Autre donnée importante :
« 99% des surfaces de ripisylves (2)
d'Europe et plus de la moitié des zones humides ont disparu durant le dernier siècle » (3). L’association franc-comtoise Synusie eau utilise ces données pour montrer que la sécheresse provient pour beaucoup de l’état des rivières (
voir interview). Selon elle, les zones humides originelles occupaient 23 % du territoire. Aujourd’hui, le taux n’est plus que de 6 % (la moitié des zones détruites l’ont été entre 1960 et 1990 et 43 % de celles qui restent ont encore été dégradées ces 10 dernières années). Et si le réchauffement climatique renforce l’assèchement des sols, il n’en est pas la cause principale. Pour Synusie eau et d’autres hydrologues, ce qui a mené à la situation actuelle, ce sont surtout les modifications apportées par l’homme aux cours d’eau, en particulier aux XIXe et XXe siècles. Dans une thèse de 2021 (3), Marie Lusson rappelle qu’
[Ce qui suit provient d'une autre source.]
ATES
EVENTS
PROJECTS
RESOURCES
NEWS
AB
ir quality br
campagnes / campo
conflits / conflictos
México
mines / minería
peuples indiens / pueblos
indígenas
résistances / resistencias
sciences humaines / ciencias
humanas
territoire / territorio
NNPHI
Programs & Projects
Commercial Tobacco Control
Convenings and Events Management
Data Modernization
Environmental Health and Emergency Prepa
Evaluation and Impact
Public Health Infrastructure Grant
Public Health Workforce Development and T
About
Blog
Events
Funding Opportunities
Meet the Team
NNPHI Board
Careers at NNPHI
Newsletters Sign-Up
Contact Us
« à la pollution s’ajoute l’ensemble des interventions anthropiques qui, depuis la construction de digues pour protéger des crues et de barrages pour produire de l’énergie, la chenalisation pour permettre la navigation ou l’évacuation des eaux, en passant par l’extraction de graviers pour la construction d’ouvrages, ont profondément modifié le fonctionnement des écosystèmes aquatiques ». D’autres actions comme l’imperméabilisation des sols ou le gain de terres agricoles ont eu leurs effets négatifs.
Idéalement, une rivière coule en méandres, a des berges peu marquées, sort de son lit
Au cœur du problème se trouve la modification des rivières. Sans entrer dans les détails, le schéma est le suivant : un cours d’eau naturel possède un équilibre dynamique et des échanges permanents avec sa nappe d’accompagnement. Quand il pleut, la rivière recharge les nappes, quand il ne pleut pas, la nappe alimente la rivière (en fonctionnement normal, la nappe joue donc un rôle majeur pour qu’il y ait encore de l’eau dans la rivière même s’il n’y a pas eu de pluie depuis plusieurs semaines). A proximité, le sol joue un rôle d’éponge, 1 m3 de terre pouvant contenir 300 l d’eau.
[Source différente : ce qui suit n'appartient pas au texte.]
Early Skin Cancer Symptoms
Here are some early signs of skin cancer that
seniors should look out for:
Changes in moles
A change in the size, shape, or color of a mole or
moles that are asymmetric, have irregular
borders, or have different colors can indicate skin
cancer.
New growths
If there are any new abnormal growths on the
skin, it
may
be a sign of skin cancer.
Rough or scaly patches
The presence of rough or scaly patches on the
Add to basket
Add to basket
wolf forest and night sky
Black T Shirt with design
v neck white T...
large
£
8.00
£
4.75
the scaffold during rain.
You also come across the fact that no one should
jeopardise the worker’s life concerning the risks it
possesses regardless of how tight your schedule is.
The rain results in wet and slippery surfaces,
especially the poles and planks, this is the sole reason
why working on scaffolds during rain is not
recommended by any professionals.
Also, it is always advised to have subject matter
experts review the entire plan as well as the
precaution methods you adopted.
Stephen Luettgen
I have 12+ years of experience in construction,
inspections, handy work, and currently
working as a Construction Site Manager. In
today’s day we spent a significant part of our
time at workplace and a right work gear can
Idéalement, une rivière en plaine sort de son lit régulièrement et sa nappe d’accompagnement affleure. Plus un cours d’eau a de place pour déborder, moins il a d’énergie et donc moins la crue est destructrice - et la décrue est elle-même progressive. Les berges sont peu marquées avec peu de hauteur, contrairement à ce que véhicule l'image d'un "beau cours d'eau". La rivière coule en méandres. Ces éléments, et notamment l'affleurement de la nappe, sont très importants car ils permettent de stocker de grandes quantités d'eau quand il pleut et de les restituer doucement quand il ne pleut pas.
Souvent, ces éléments naturels ont été modifiés : les cours ont été rectifiés et rendus rectilignes, curés ; leurs profils modifiés en long ou en travers pour gagner des terres ou empêcher les débordements. Conséquences : ne pouvant déborder, la rivière « gratte » ses berges et le fond de son lit, s’enfonce avec sa nappe d’accompagnement, l’eau s’évacue plus vite. Elle est également beaucoup moins "stockée". Si l'eau est moins présente, moins longtemps, moins proche de la surface, le sol s'assèche plus facilement.
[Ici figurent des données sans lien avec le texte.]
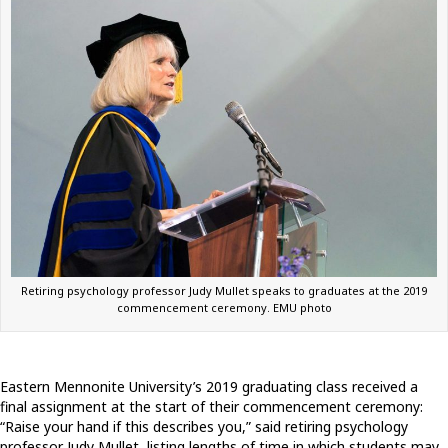
Retiring psychology professor Judy Mullet speaks to graduates at the 2019
commencement ceremony. EMU photo
Eastern Mennonite University’s 2019 graduating class received a
final assignment at the start of their commencement ceremony:
“Raise your hand if this describes you,” said retiring psychology
professor Judy Mullet, listing lengths of time in which students may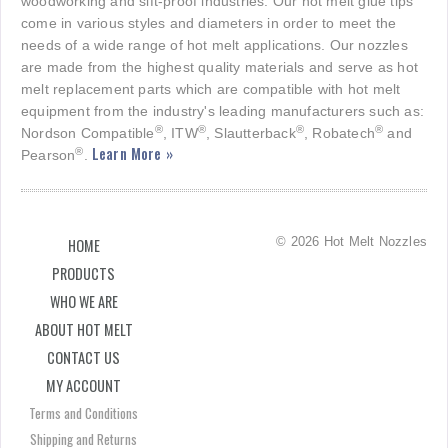
woodworking and sift-proof industries. Our hot melt glue tips
come in various styles and diameters in order to meet the
needs of a wide range of hot melt applications. Our nozzles
are made from the highest quality materials and serve as hot
melt replacement parts which are compatible with hot melt
equipment from the industry's leading manufacturers such as:
®
®
®
®
Nordson Compatible
, ITW
, Slautterback
, Robatech
and
Learn More »
®
Pearson
.
© 2026 Hot Melt Nozzles
HOME
PRODUCTS
WHO WE ARE
ABOUT HOT MELT
CONTACT US
MY ACCOUNT
Terms and Conditions
Shipping and Returns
Parmi les conséquences annexes, un apport d’eau fraîche de la nappe phréatique moindre et des inondations plus grave car la rivière gonfle très vite et agit comme une chasse d’eau. Sans compter les effets sur le vivant dont l’habitat et les conditions de vie sont dégradées.
Une seule solution efficace, selon de nombreux hydrobiologistes : inverser totalement ce qui a été fait, reconnecter le cours d’eau avec ses berges, reméandrer pour ralentir l’évacuation de l’eau et la retenir. Ensuite,
« le cours d’eau ajustera par lui-même son gabarit d’équilibre et recréera ses habitats ; une zone humide se recréera spontanément car l’eau se rapproche de la surface du sol ». Un phénomène observé sur le Drugeon, l’une des premières rivières restaurées : depuis, la nappe est remontée de 20 cm, la biomasse de poissons a été multipliée par 1,7, la température de l'eau a baissé. Et le Drugeon continue de couler quand des rivières à proximité sont à sec.